- _Problem description_
From the records that follow, copy every line that contains the word "John".

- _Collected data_

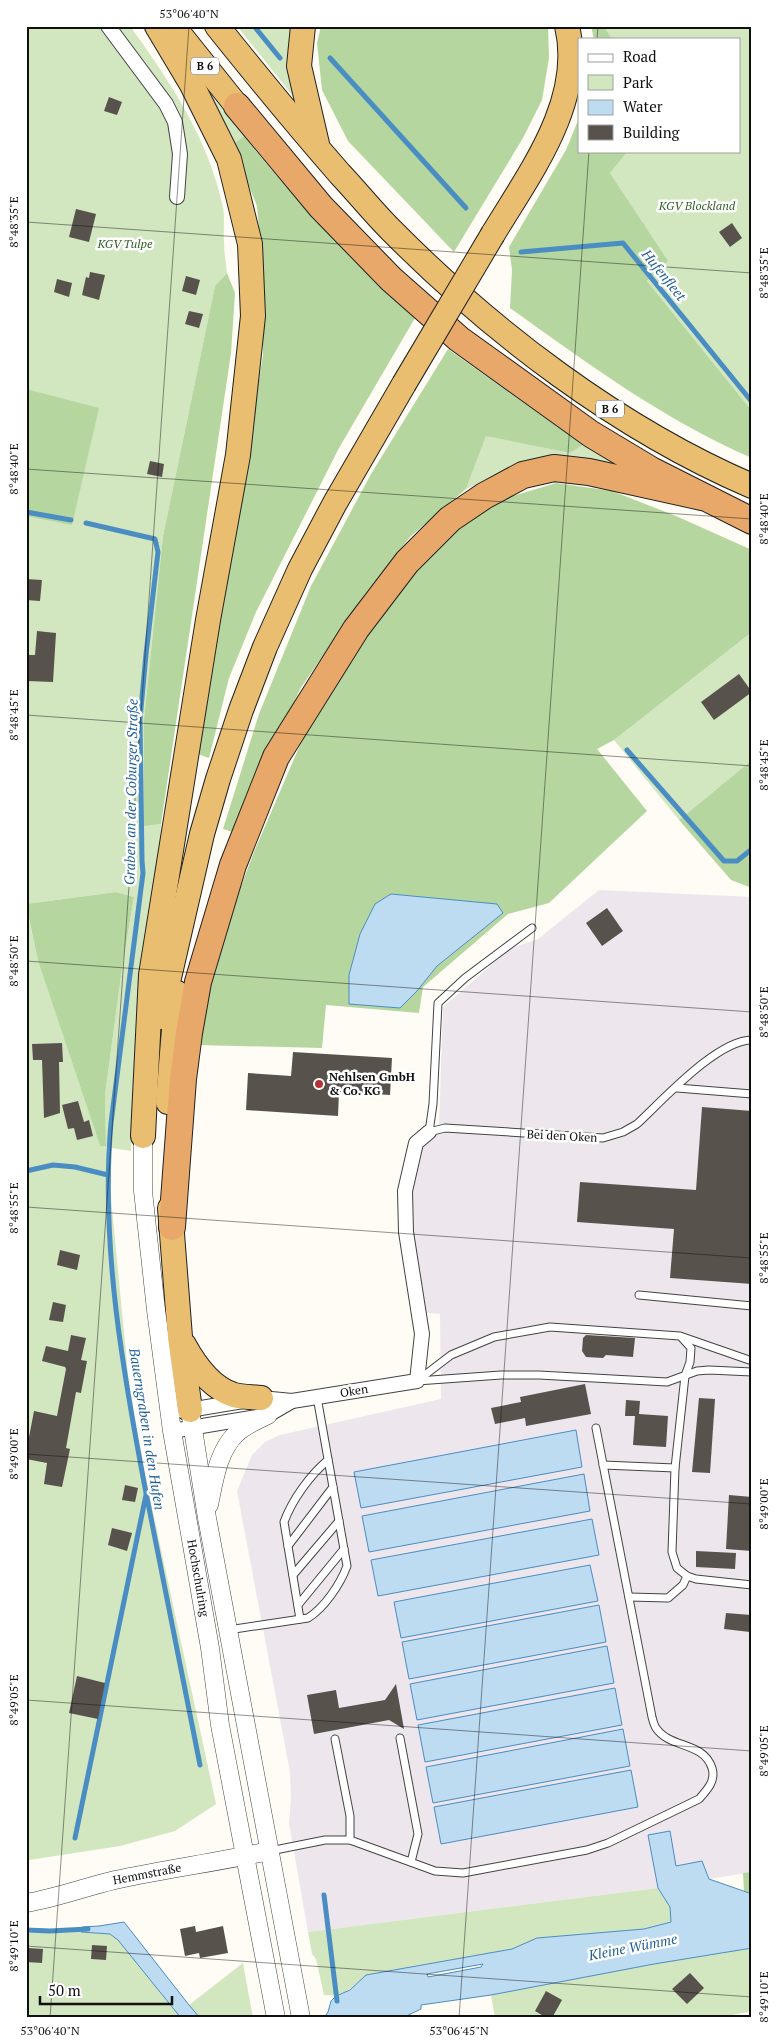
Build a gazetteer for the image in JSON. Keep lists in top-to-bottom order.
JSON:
{
  "streets": {
    "highway": ["B 6"],
    "street": ["Oken", "Hochschulring", "Hemmstraße"],
    "lane": ["Bei den Oken"]
  },
  "crossings": [
    ["Oken", "Hochschulring"],
    ["Hochschulring", "Hemmstraße"]
  ],
  "water": [
    "Hufenfleet",
    "Graben an der Coburger Straße",
    "Bauerngraben in den Hufen",
    "Kleine Wümme"
  ],
  "parks": ["KGV Blockland", "KGV Tulpe"],
  "places": ["Nehlsen GmbH & Co. KG"],
  "legend": [
    "Road",
    "Park",
    "Water",
    "Building"
  ],
  "scale_bar": "50 m",
  "coordinates": [
    "53°06'40\"N",
    "8°48'35\"E",
    "8°48'40\"E",
    "8°48'45\"E",
    "8°48'50\"E",
    "8°48'55\"E",
    "8°49'00\"E",
    "8°49'05\"E",
    "8°49'10\"E",
    "53°06'45\"N"
  ]
}
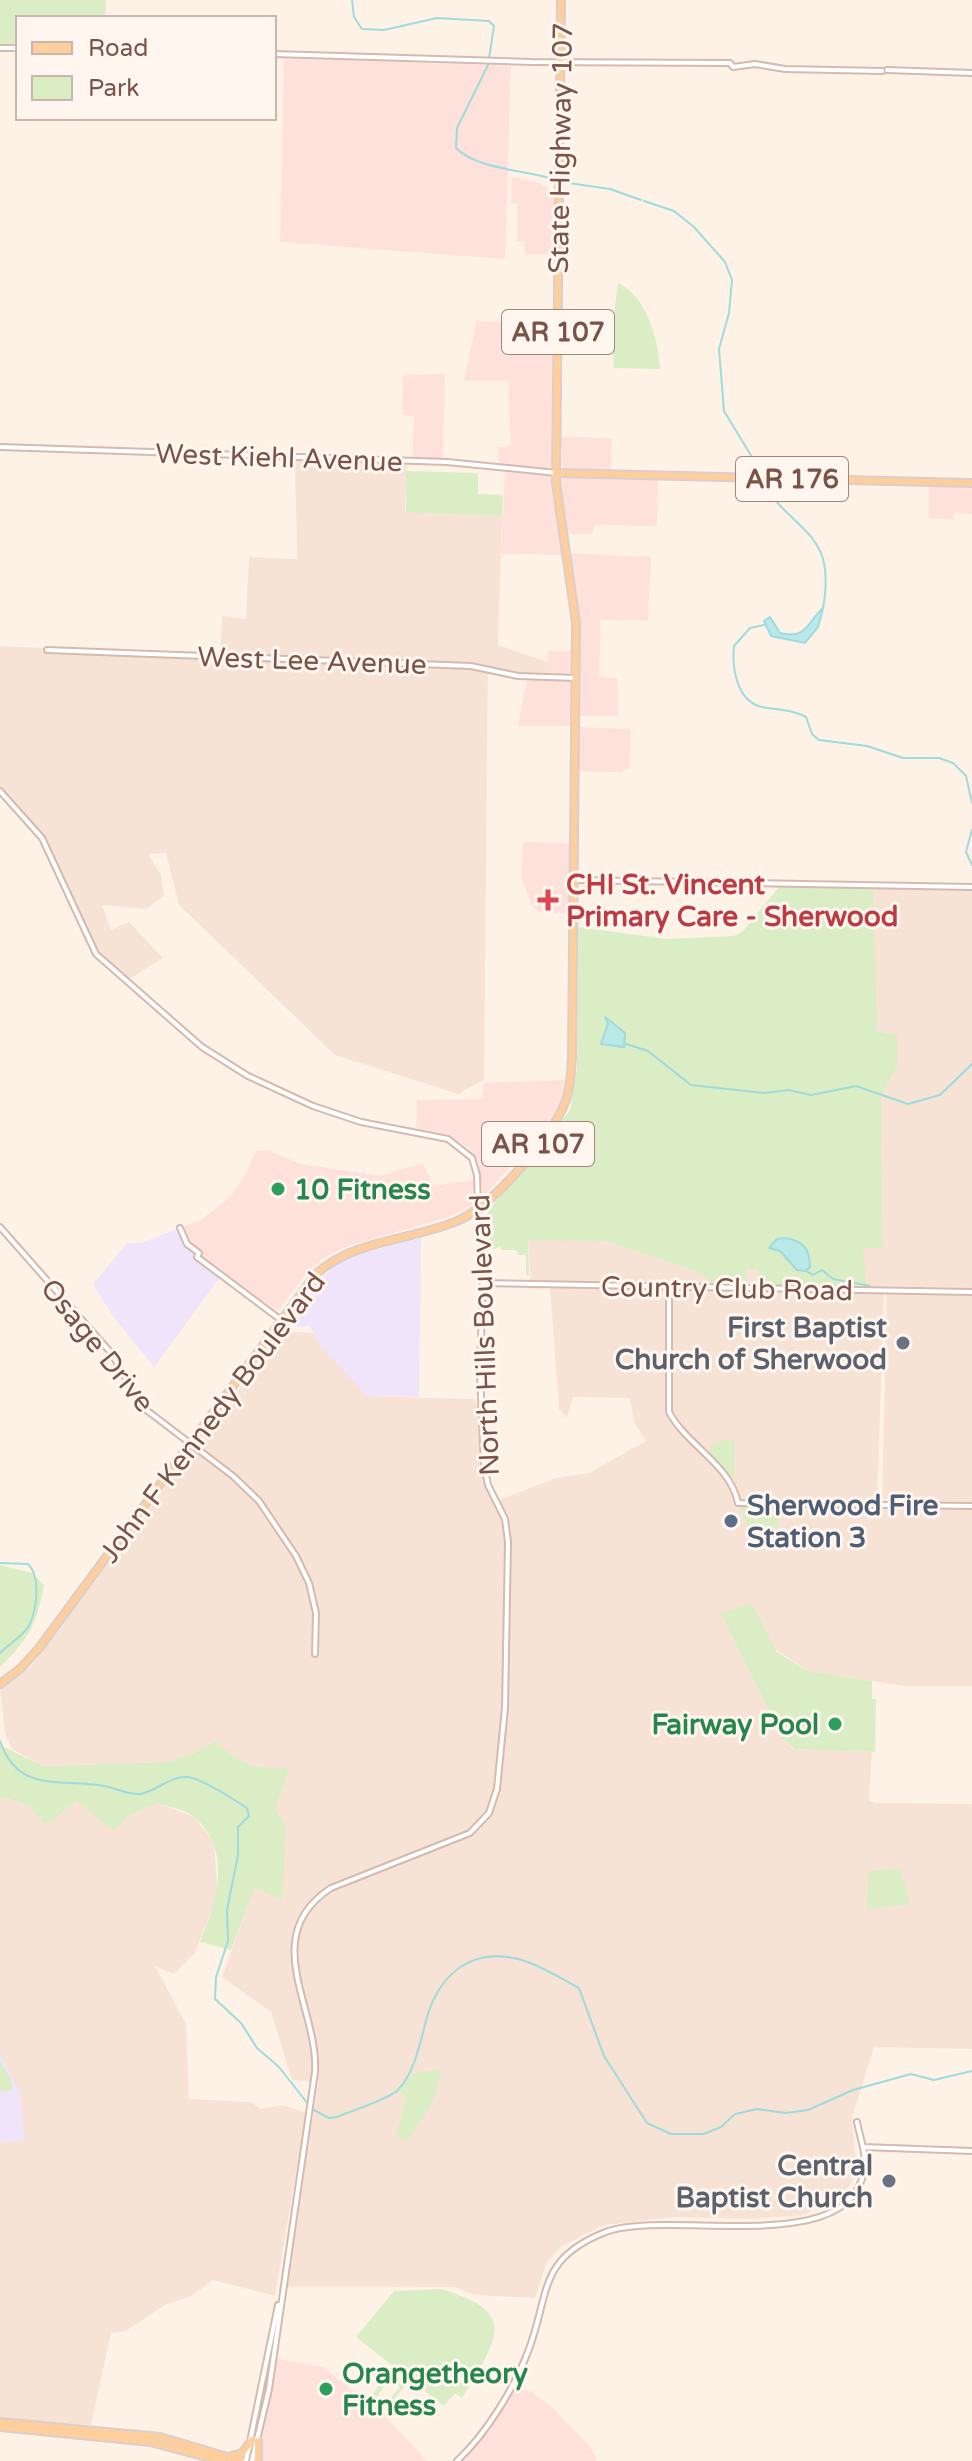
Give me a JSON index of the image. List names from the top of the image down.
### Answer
{
  "streets": {
    "main road": [
      "State Highway 107",
      "AR 107",
      "AR 176",
      "John F Kennedy Boulevard"
    ],
    "street": [
      "West Kiehl Avenue",
      "West Lee Avenue",
      "Country Club Road",
      "North Hills Boulevard",
      "Osage Drive"
    ]
  },
  "crossings": [
    ["State Highway 107", "West Kiehl Avenue"],
    ["State Highway 107", "AR 176"],
    ["State Highway 107", "West Lee Avenue"],
    ["State Highway 107", "John F Kennedy Boulevard"],
    ["West Kiehl Avenue", "AR 176"],
    ["West Lee Avenue", "John F Kennedy Boulevard"],
    ["Country Club Road", "North Hills Boulevard"],
    ["North Hills Boulevard", "John F Kennedy Boulevard"],
    ["Osage Drive", "John F Kennedy Boulevard"]
  ],
  "places": {
    "health": ["CHI St. Vincent Primary Care - Sherwood"],
    "other": [
      "10 Fitness",
      "First Baptist Church of Sherwood",
      "Sherwood Fire Station 3",
      "Fairway Pool",
      "Central Baptist Church",
      "Orangetheory Fitness"
    ]
  },
  "legend": ["Road", "Park"]
}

- _Solution to the exercise_
      "John F Kennedy Boulevard"
    ["State Highway 107", "John F Kennedy Boulevard"],
    ["West Lee Avenue", "John F Kennedy Boulevard"],
    ["North Hills Boulevard", "John F Kennedy Boulevard"],
    ["Osage Drive", "John F Kennedy Boulevard"]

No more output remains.